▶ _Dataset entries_

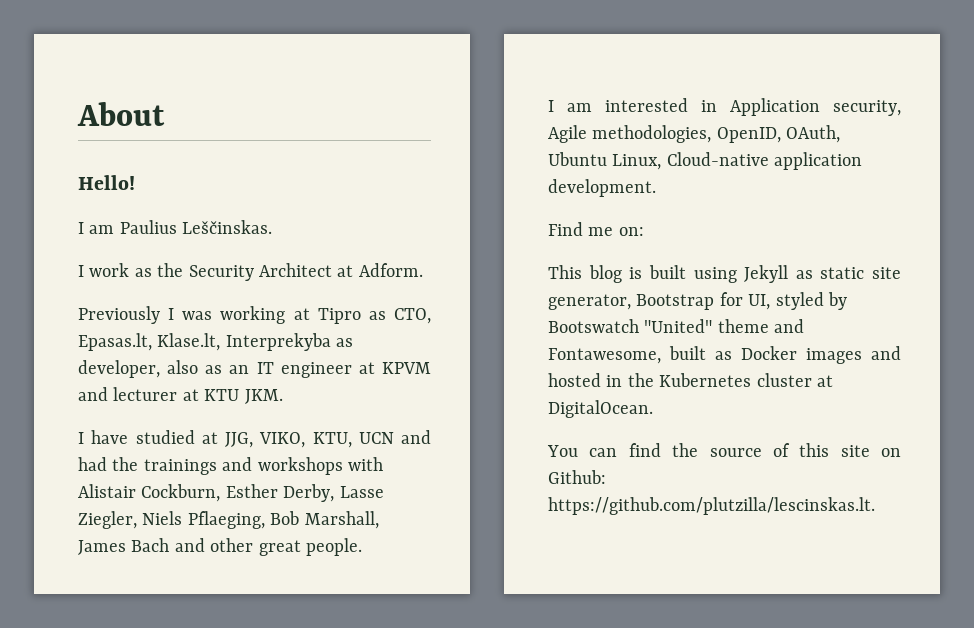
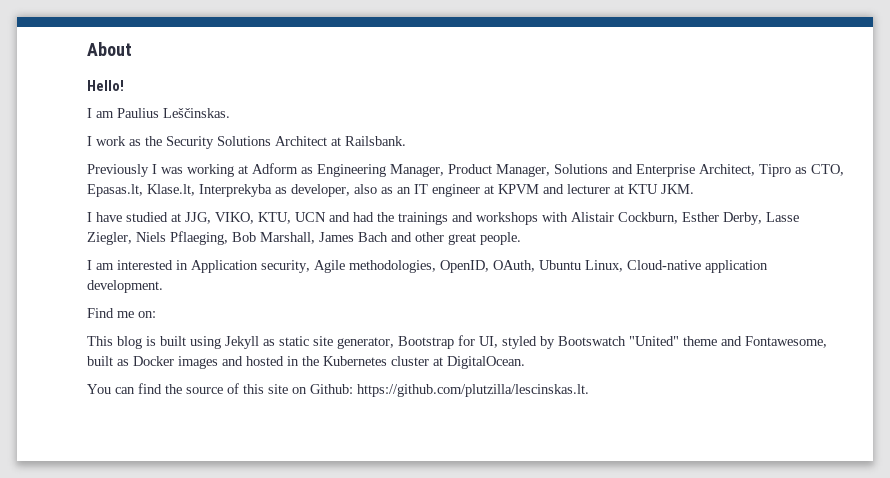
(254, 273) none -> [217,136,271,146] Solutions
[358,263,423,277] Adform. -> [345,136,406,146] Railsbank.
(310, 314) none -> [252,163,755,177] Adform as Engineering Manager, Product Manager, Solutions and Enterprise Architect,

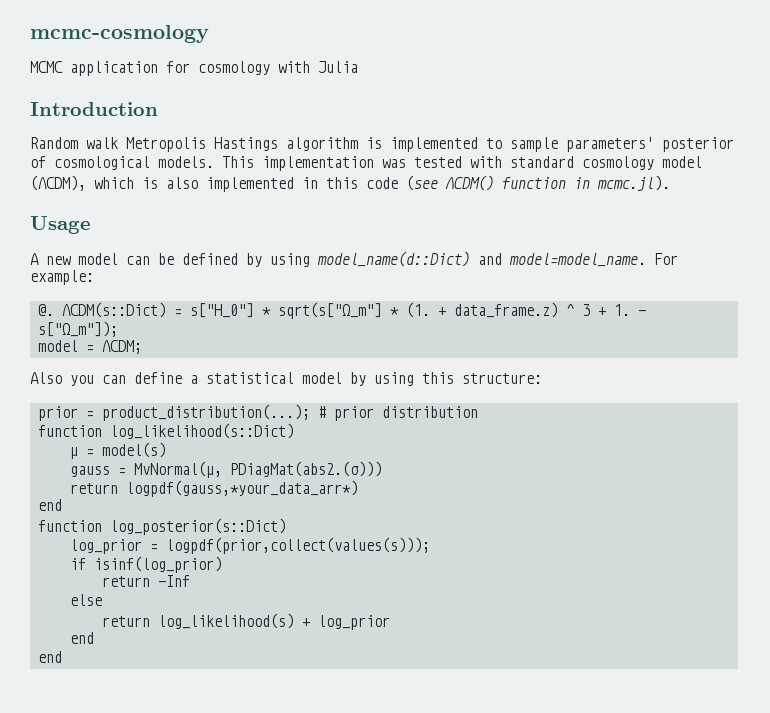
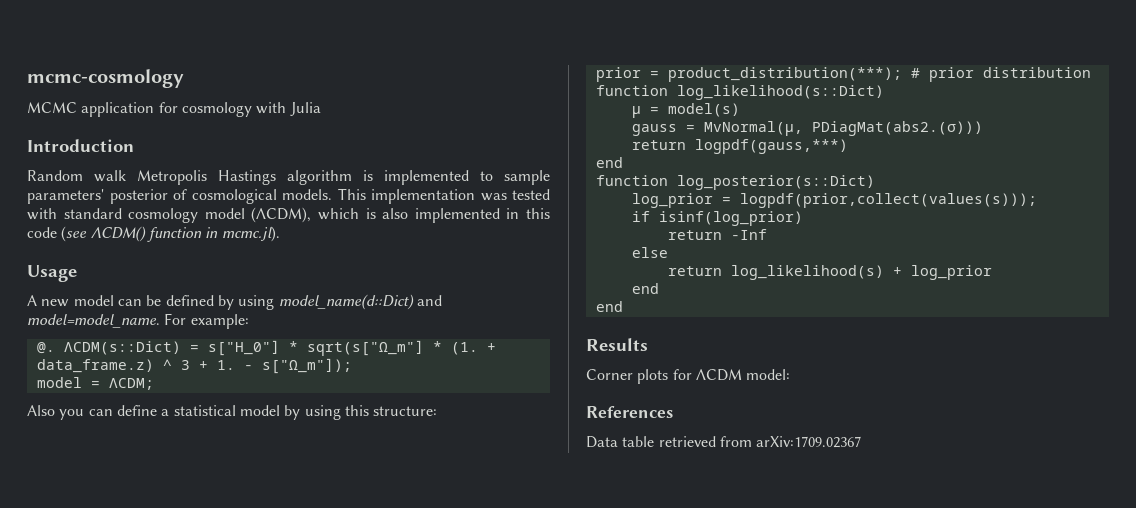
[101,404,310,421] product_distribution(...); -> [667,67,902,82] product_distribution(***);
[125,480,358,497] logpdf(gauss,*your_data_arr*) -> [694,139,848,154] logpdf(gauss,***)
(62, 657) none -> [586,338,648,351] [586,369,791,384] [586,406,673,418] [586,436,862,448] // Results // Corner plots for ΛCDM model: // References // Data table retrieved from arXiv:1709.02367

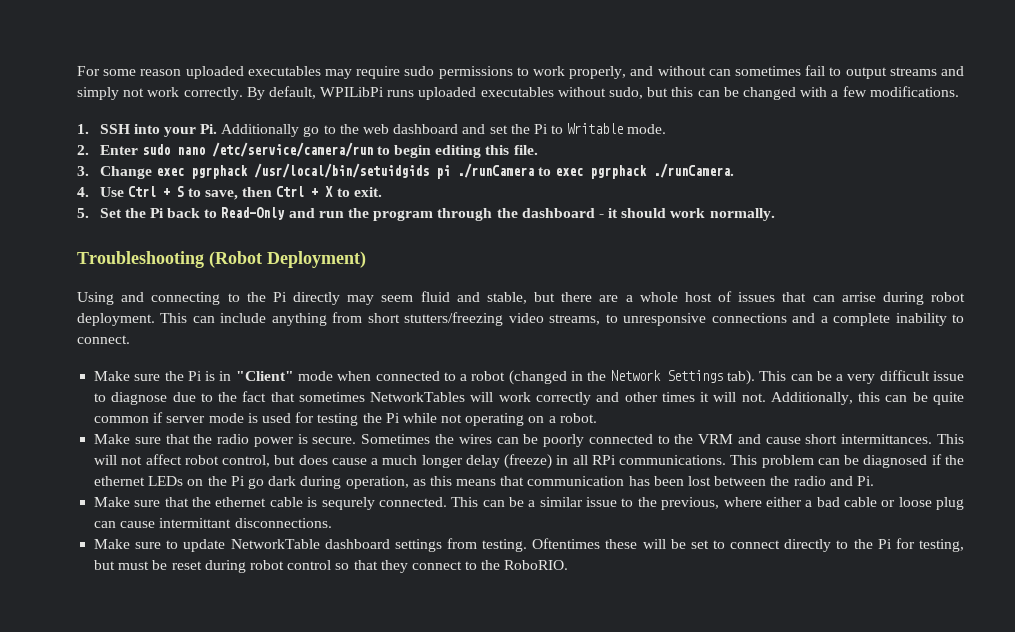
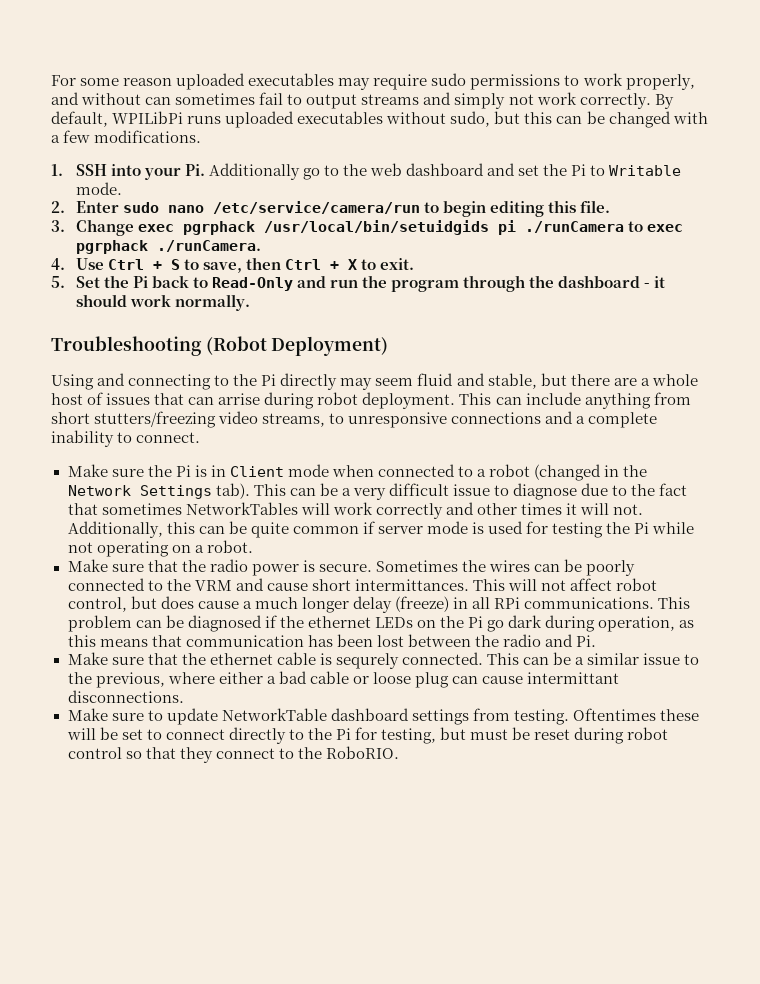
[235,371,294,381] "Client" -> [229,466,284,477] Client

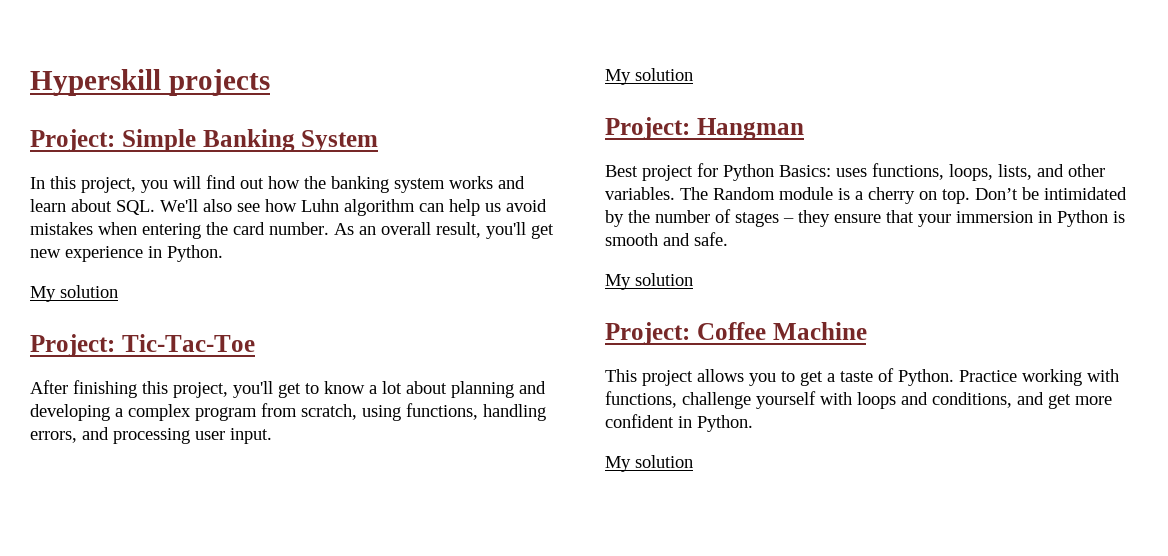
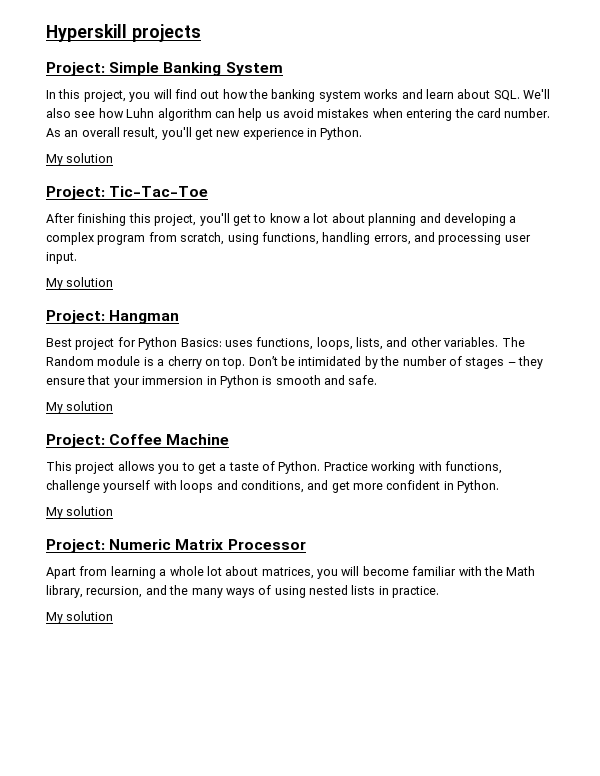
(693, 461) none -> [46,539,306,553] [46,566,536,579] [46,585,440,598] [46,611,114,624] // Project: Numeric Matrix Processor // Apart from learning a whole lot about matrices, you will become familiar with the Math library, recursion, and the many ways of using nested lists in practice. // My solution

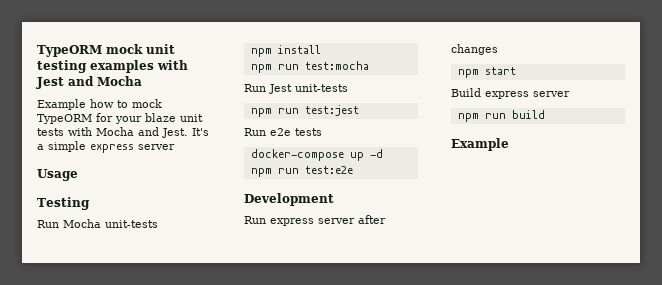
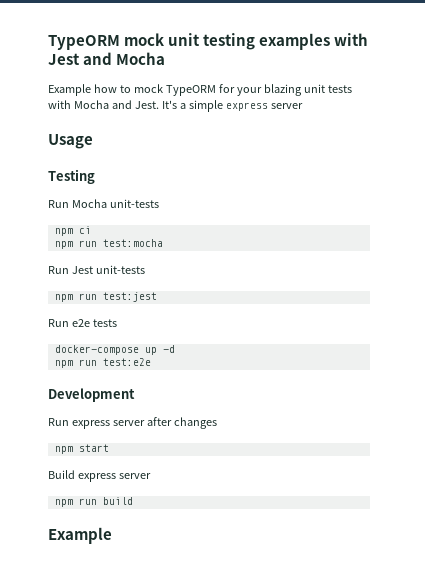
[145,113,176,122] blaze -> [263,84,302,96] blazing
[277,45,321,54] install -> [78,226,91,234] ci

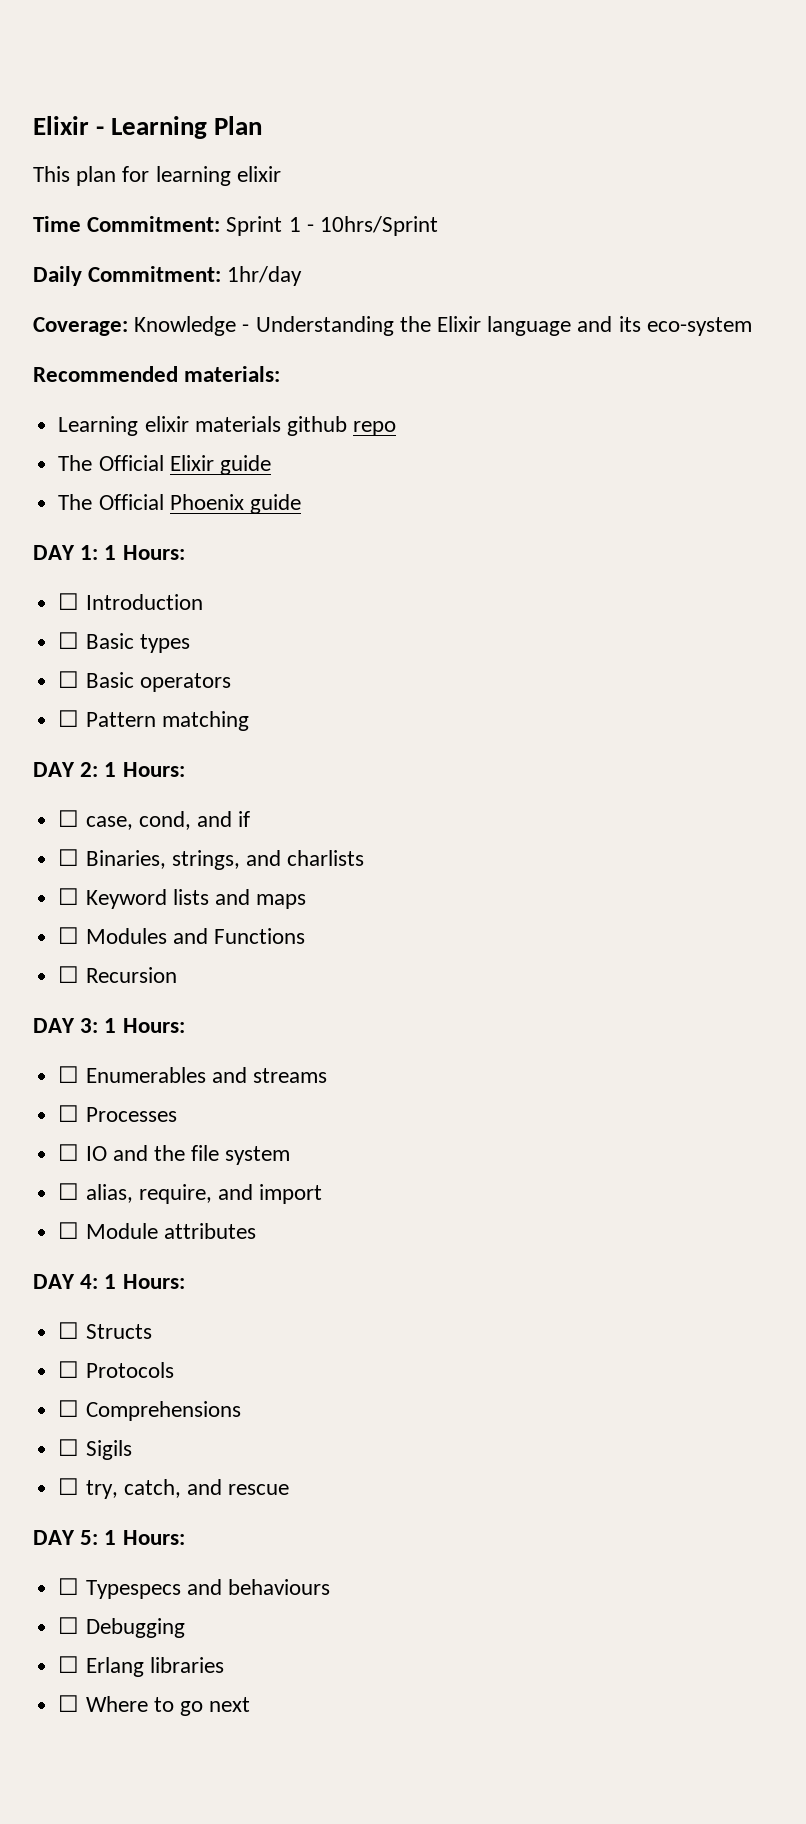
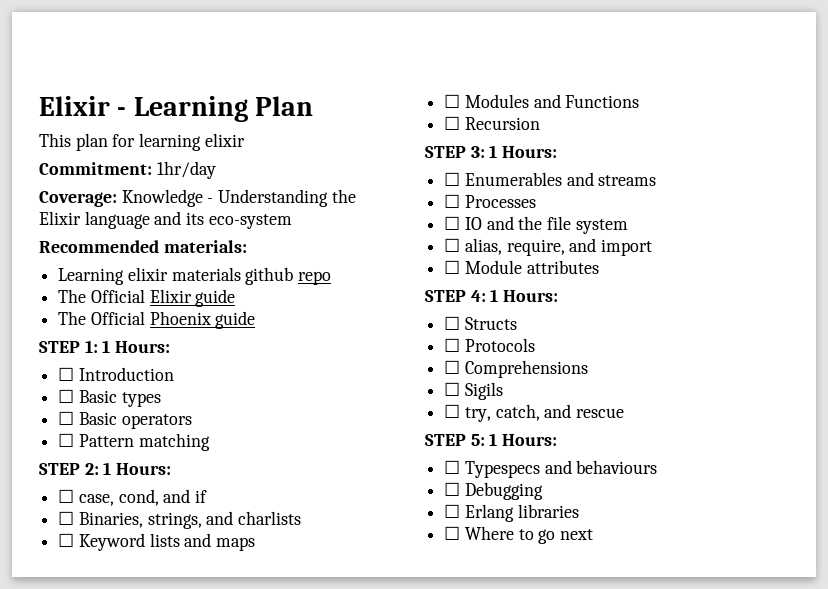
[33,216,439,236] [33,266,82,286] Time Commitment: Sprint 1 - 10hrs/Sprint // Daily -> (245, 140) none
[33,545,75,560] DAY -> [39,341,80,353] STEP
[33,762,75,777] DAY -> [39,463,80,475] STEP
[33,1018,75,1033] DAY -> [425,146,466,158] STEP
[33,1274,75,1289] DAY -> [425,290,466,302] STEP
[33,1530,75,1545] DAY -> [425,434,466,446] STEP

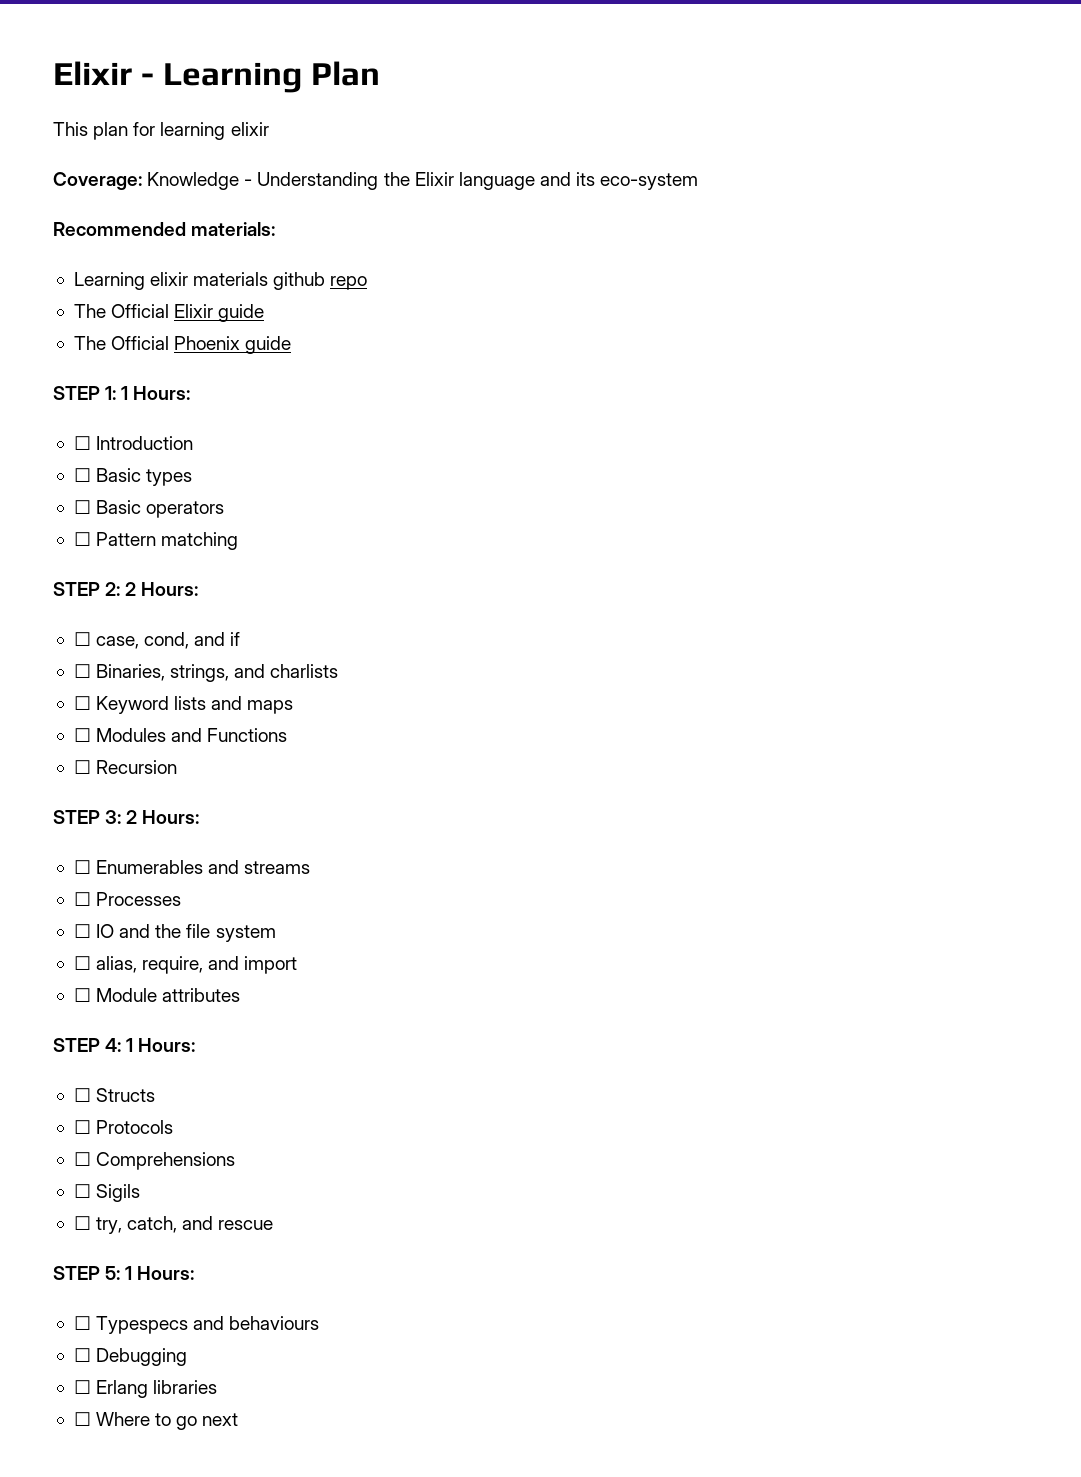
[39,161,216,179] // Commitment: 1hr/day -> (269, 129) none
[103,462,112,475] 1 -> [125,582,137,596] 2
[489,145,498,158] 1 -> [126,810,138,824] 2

▶ _Exercise requirements_
Copy out each record shown above without alteration, skipping any picture.

▶ _The completed task_
(254, 273) none -> [217,136,271,146] Solutions
[358,263,423,277] Adform. -> [345,136,406,146] Railsbank.
(310, 314) none -> [252,163,755,177] Adform as Engineering Manager, Product Manager, Solutions and Enterprise Architect,

[101,404,310,421] product_distribution(...); -> [667,67,902,82] product_distribution(***);
[125,480,358,497] logpdf(gauss,*your_data_arr*) -> [694,139,848,154] logpdf(gauss,***)
(62, 657) none -> [586,338,648,351] [586,369,791,384] [586,406,673,418] [586,436,862,448] // Results // Corner plots for ΛCDM model: // References // Data table retrieved from arXiv:1709.02367

[235,371,294,381] "Client" -> [229,466,284,477] Client

(693, 461) none -> [46,539,306,553] [46,566,536,579] [46,585,440,598] [46,611,114,624] // Project: Numeric Matrix Processor // Apart from learning a whole lot about matrices, you will become familiar with the Math library, recursion, and the many ways of using nested lists in practice. // My solution

[145,113,176,122] blaze -> [263,84,302,96] blazing
[277,45,321,54] install -> [78,226,91,234] ci

[33,216,439,236] [33,266,82,286] Time Commitment: Sprint 1 - 10hrs/Sprint // Daily -> (245, 140) none
[33,545,75,560] DAY -> [39,341,80,353] STEP
[33,762,75,777] DAY -> [39,463,80,475] STEP
[33,1018,75,1033] DAY -> [425,146,466,158] STEP
[33,1274,75,1289] DAY -> [425,290,466,302] STEP
[33,1530,75,1545] DAY -> [425,434,466,446] STEP

[39,161,216,179] // Commitment: 1hr/day -> (269, 129) none
[103,462,112,475] 1 -> [125,582,137,596] 2
[489,145,498,158] 1 -> [126,810,138,824] 2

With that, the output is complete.